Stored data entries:

____

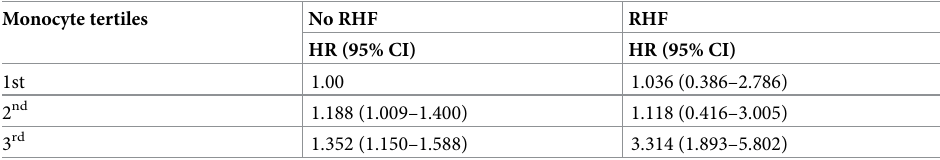
Risks are adjusted by age, sex, systolic blood pressure, body mass index, estimated glomerular filtration rate, hemoglobin, aspartate transaminase, aspartate aminotransferase, total cholesterol, diabetes, hypertension, malignancy, and coronary artery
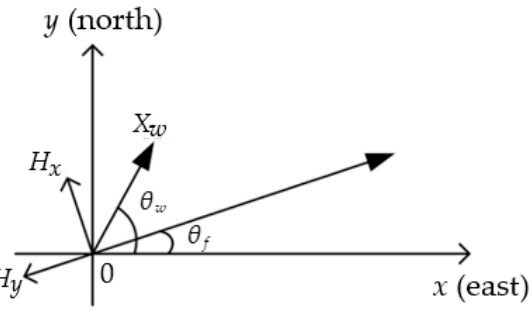
Figure 4. Schematic diagram of flight direction, wind direction, and deposition components.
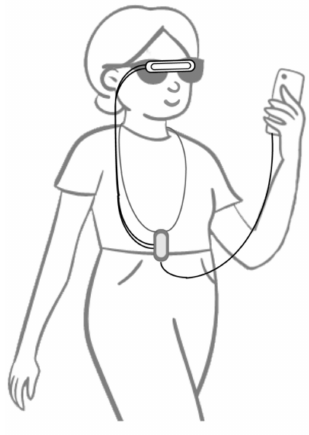
Figure 2. Object detection, recognition and navigation system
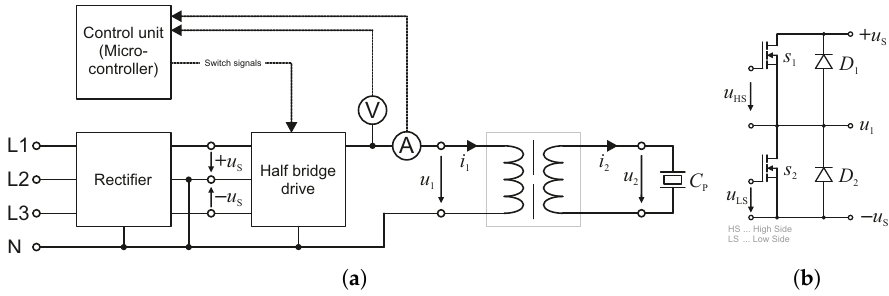
Figure 4. Schematic of electronic circuit. ( a ) basic structure of the electronic circuit; ( b ) simplifeid schematic of the half bridge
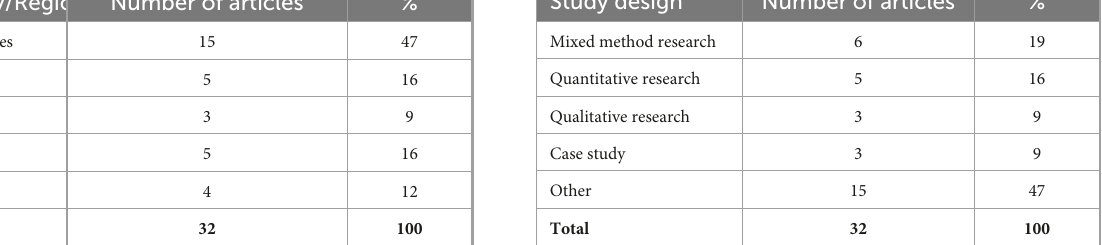
TABLE 3 Distribution by country/region. Country/Region Number of articles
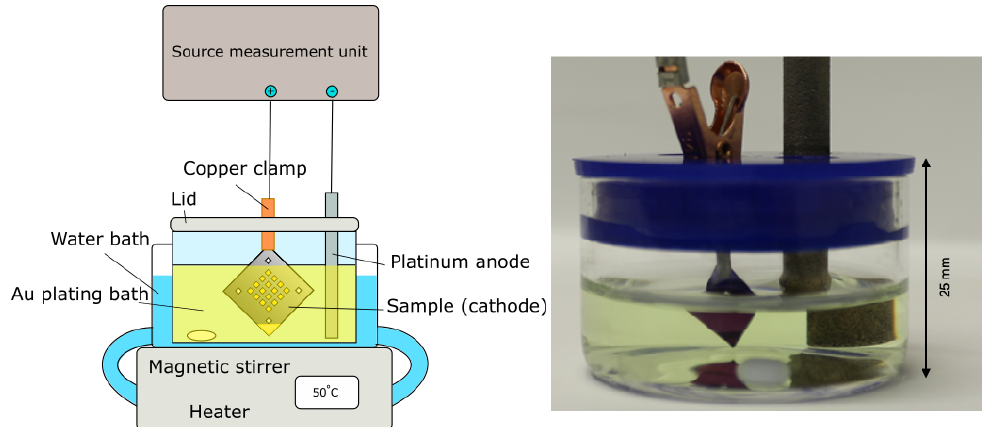
Figure 1. Picture of the experimental setup, indicating the size of the miniaturized bath, as well as a schematic of the full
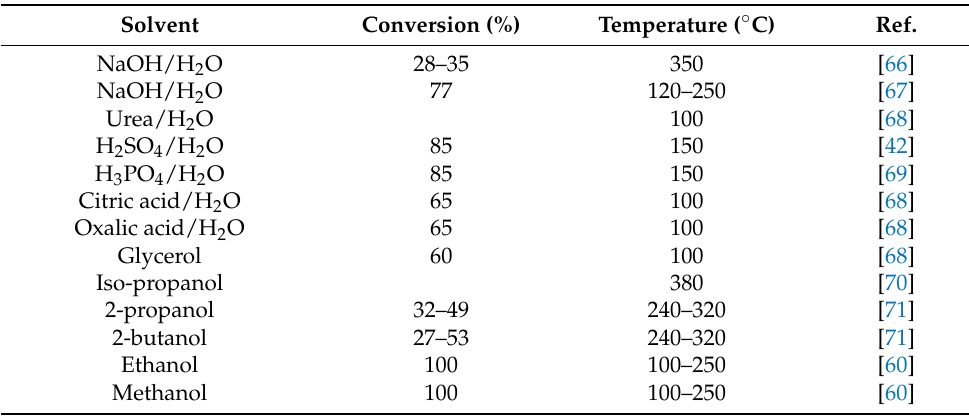
Table 1. Solvent used for biomass/cellulose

____

Work order: All entries should be reproduced exactly; no picture belongs in the result.

Solution to the exercise:
Risks are adjusted by age, sex, systolic blood pressure, body mass index, estimated glomerular filtration rate, hemoglobin, aspartate transaminase, aspartate aminotransferase, total cholesterol, diabetes, hypertension, malignancy, and coronary artery
Figure 4. Schematic diagram of flight direction, wind direction, and deposition components.
Figure 2. Object detection, recognition and navigation system
Figure 4. Schematic of electronic circuit. ( a ) basic structure of the electronic circuit; ( b ) simplifeid schematic of the half bridge
TABLE 3 Distribution by country/region. Country/Region Number of articles
Figure 1. Picture of the experimental setup, indicating the size of the miniaturized bath, as well as a schematic of the full
Table 1. Solvent used for biomass/cellulose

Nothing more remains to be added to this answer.